> Exercise details: Up to and including the line that holds "right elbow: (48, 203)", print the data exactly from its first line; do not print the pictures.

> Source records:

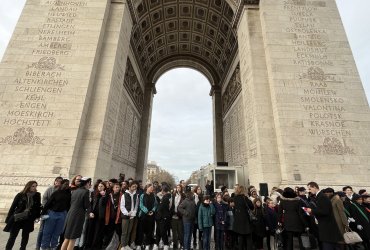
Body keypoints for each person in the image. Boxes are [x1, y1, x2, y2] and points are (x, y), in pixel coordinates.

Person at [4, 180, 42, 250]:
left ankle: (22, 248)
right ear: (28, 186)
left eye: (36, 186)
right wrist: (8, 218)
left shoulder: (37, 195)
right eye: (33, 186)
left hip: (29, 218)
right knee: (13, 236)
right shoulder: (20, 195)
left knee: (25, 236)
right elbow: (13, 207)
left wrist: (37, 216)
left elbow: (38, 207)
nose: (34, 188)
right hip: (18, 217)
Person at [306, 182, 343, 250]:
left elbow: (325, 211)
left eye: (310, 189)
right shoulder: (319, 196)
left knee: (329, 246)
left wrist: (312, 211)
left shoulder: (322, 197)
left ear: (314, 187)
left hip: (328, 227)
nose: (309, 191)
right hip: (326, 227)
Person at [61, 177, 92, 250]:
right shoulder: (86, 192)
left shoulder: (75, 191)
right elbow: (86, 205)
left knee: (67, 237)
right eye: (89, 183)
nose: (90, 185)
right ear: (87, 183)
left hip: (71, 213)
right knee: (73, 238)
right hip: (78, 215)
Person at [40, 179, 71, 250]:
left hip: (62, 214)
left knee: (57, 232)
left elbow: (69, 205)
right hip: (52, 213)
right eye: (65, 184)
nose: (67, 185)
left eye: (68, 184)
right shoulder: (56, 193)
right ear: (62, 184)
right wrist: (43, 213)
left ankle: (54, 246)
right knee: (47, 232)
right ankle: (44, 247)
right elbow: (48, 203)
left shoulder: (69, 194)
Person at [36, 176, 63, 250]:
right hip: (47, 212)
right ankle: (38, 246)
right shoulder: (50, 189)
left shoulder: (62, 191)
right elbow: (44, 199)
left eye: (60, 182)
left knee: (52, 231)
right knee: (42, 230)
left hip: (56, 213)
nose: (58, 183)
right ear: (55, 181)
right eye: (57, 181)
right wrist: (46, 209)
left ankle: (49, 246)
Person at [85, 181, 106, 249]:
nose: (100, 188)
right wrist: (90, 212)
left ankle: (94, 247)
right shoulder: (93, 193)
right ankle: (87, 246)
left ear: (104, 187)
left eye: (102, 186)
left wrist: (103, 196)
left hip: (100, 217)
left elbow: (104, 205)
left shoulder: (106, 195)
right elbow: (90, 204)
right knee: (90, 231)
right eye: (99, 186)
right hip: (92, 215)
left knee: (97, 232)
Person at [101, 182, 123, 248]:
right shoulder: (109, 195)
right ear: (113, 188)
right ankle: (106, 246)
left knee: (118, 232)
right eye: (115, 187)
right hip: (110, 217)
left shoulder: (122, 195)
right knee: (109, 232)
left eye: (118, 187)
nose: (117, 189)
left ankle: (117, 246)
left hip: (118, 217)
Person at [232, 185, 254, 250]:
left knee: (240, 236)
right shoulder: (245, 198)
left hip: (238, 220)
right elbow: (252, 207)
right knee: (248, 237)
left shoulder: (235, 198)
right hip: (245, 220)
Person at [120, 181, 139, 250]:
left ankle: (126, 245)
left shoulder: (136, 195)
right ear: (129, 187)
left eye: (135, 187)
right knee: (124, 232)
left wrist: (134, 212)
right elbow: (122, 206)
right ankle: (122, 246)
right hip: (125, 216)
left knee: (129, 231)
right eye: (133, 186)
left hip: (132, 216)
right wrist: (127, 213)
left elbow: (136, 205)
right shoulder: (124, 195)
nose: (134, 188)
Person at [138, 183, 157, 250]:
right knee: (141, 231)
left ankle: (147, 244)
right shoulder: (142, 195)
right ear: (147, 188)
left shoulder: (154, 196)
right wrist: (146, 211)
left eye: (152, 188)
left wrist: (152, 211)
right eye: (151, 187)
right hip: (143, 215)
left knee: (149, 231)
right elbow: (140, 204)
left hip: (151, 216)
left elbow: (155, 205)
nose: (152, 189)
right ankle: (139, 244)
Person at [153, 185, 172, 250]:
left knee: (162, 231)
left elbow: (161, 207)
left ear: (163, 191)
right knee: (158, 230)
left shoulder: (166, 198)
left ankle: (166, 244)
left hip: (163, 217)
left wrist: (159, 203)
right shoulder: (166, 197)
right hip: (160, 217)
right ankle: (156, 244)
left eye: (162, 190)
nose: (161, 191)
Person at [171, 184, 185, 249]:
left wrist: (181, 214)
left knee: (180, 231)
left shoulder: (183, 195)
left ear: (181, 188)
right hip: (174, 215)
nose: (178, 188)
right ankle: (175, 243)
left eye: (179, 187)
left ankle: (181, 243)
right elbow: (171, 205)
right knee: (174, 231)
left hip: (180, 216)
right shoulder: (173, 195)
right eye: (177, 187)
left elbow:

> Exercise answer:
Body keypoints for each person in the image. Boxes are [x1, y1, x2, y2] and points are (x, y), in pixel coordinates.

Person at [4, 180, 42, 250]:
left ankle: (22, 248)
right ear: (28, 186)
left eye: (36, 186)
right wrist: (8, 218)
left shoulder: (37, 195)
right eye: (33, 186)
left hip: (29, 218)
right knee: (13, 236)
right shoulder: (20, 195)
left knee: (25, 236)
right elbow: (13, 207)
left wrist: (37, 216)
left elbow: (38, 207)
nose: (34, 188)
right hip: (18, 217)
Person at [306, 182, 343, 250]:
left elbow: (325, 211)
left eye: (310, 189)
right shoulder: (319, 196)
left knee: (329, 246)
left wrist: (312, 211)
left shoulder: (322, 197)
left ear: (314, 187)
left hip: (328, 227)
nose: (309, 191)
right hip: (326, 227)
Person at [61, 177, 92, 250]:
right shoulder: (86, 192)
left shoulder: (75, 191)
right elbow: (86, 205)
left knee: (67, 237)
right eye: (89, 183)
nose: (90, 185)
right ear: (87, 183)
left hip: (71, 213)
right knee: (73, 238)
right hip: (78, 215)
Person at [40, 179, 71, 250]:
left hip: (62, 214)
left knee: (57, 232)
left elbow: (69, 205)
right hip: (52, 213)
right eye: (65, 184)
nose: (67, 185)
left eye: (68, 184)
right shoulder: (56, 193)
right ear: (62, 184)
right wrist: (43, 213)
left ankle: (54, 246)
right knee: (47, 232)
right ankle: (44, 247)
right elbow: (48, 203)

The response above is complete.